She has now figured out the bathtime ritual and begins a preemptive tantrum as I start the water to prevent me from leaving her. She is not usually successful, though I do tend to rush out when her screams begin to waft up the stairs. My baths have gone from over an hour to barely 30 minutes, but I still manage to squeeze it in-guilt and all. Plus I get to feel guilty that he no longer gets to spend his alone time because he’s too busy dealing with our spoiled rotten mommy’s girl. I have decided to ignore that pang because I need it more.
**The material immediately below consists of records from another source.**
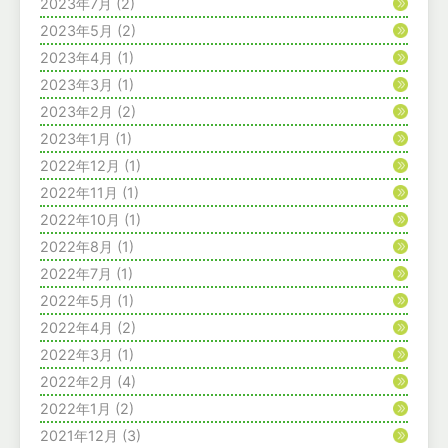
2023年7月
(2)
2023年5月
(2)
2023年4月
(1)
2023年3月
(1)
2023年2月
(2)
2023年1月
(1)
2022年12月
(1)
2022年11月
(1)
2022年10月
(1)
2022年8月
(1)
2022年7月
(1)
2022年5月
(1)
2022年4月
(2)
2022年3月
(1)
2022年2月
(4)
2022年1月
(2)
2021年12月
(3)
Today I walked to the mailbox in my pajamas—greasy, I-haven’t-showered-in-two-days hair and all—just to get a break. I had an extra child yesterday so I have cuddle time to make up for baby. She cries if I set her down for a minute—even in her beloved swing. So off I went to get the mail as if my life depended on while she wailed her teeny head off inside. Now she’s snoring and I feel guilty that I have to put her down so I fix something to eat, but considering that both our bodies depend on that sustenance I’d best get to it.

I tell myself it will get better. One day she’ll outgrow the need for constant reassurance. One day none of them will even remember the things I guiltily stress over. One day I will sleep again. One day I will have the time to devote to my husband. One day I will see my children all grown up and realize I didn’t do so bad afterall—I hope.